═════ Passage provided ═════

This discussion is not only related to the work made by Massimo and other 
contributors, but has further implications on how we include new projects in 
OSGeoLive:

So far, Jupyter has been included in the development builds as a natural 
evolution of the IPython project (which was also recently included in 
OSGeoLive), so Jupyter never followed the path to be officially included [1]. 
As we speak (far past the feature freeze date) only the overview doc is 
committed so one could argue in favor of dropping Jupyter from this release 
completely...

Furthermore, as part of the Jupyter setup, a big number [2] [3] of Python 
projects/libraries were also added to OSGeoLive, as soft dependencies to 
support Notebooks, without official review or decision by the community, just 
by following volunteers' vision of what functionality should be demonstrated by 
the Notebooks. Part of this vision was to keep OSGeoLive relevant in terms of 
tools and trends in the open source geospatial world.

Now the proposal is to select a subset of Notebooks to present to the community 
in order to get feedback and build a notebook community to support further 
adoption. A natural follow-up question is: should we also select which 
supporting projects will be included? If we drop some of the Notebooks, their 
dependencies should also be dropped, right?

═════ Available data ═════

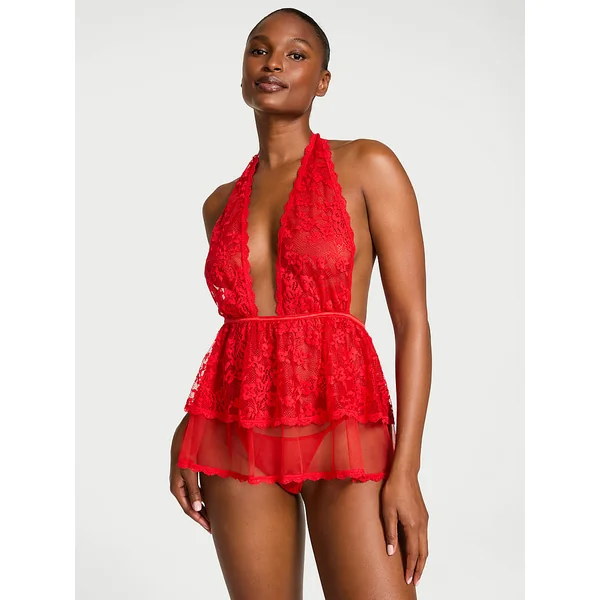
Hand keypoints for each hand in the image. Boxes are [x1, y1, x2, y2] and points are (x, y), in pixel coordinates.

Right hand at [169, 416, 211, 532]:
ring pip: (193, 497)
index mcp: (176, 486)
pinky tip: (211, 499)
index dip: (199, 519)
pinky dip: (203, 496)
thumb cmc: (187, 449)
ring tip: (213, 517)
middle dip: (201, 516)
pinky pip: (195, 488)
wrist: (187, 430)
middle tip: (213, 527)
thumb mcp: (190, 471)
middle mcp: (178, 483)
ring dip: (202, 507)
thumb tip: (196, 508)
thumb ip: (193, 489)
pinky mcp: (189, 470)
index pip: (188, 508)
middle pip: (190, 505)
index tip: (210, 528)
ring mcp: (183, 477)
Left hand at [381, 472, 428, 585]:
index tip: (409, 579)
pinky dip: (422, 548)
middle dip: (419, 568)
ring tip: (417, 569)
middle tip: (415, 580)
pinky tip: (417, 549)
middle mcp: (422, 524)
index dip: (411, 567)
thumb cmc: (394, 489)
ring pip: (426, 545)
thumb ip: (390, 532)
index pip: (413, 553)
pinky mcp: (423, 515)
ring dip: (422, 559)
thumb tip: (391, 552)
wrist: (405, 473)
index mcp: (413, 525)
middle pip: (423, 552)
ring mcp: (424, 519)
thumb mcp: (387, 511)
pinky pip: (425, 537)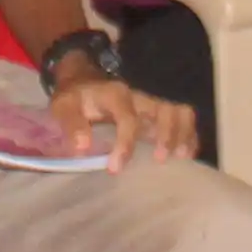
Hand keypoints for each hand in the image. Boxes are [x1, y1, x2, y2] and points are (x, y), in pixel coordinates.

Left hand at [47, 65, 191, 165]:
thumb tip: (83, 147)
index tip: (115, 169)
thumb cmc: (75, 99)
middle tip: (160, 160)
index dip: (125, 144)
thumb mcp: (63, 107)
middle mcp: (138, 99)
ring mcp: (150, 107)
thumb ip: (71, 124)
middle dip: (167, 135)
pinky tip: (186, 157)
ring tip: (180, 159)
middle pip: (164, 110)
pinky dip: (188, 136)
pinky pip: (182, 119)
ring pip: (178, 112)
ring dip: (183, 135)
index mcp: (115, 95)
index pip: (127, 118)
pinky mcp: (157, 115)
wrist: (83, 82)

═════

Exercise requirements
1) Reproduce the Jupyter in OSGeoLive passage between "This discussion is" and "completely...", inclusive.
2) Pick up the discussion of Jupyter in OSGeoLive after its final sentence and keep writing.

Responses
1)
This discussion is not only related to the work made by Massimo and other 
contributors, but has further implications on how we include new projects in 
OSGeoLive:

So far, Jupyter has been included in the development builds as a natural 
evolution of the IPython project (which was also recently included in 
OSGeoLive), so Jupyter never followed the path to be officially included [1]. 
As we speak (far past the feature freeze date) only the overview doc is 
committed so one could argue in favor of dropping Jupyter from this release 
completely...

2)
So how do we decide which notebooks/supporting libraries to keep? And how do we 
do that without being disrespectful to all volunteers who contributed their 
time to maintain the Jupyter/Python stack for some months now (including 
hacking notebooks, creating debian packages, mentoring or participating in the 
GSoC project)?

Here is my proposal:
1. Massimo and Brian are named official maintainers of Jupyter, as the only 
actual contributors of Notebooks [4]
2. Jupyter maintainers have to provide all the needed documentation (overview 
and quickstart) ASAP, else Jupyter is dropped from 9.5
3. Jupyter maintainers get to decide which Notebooks to include in the final 
iso.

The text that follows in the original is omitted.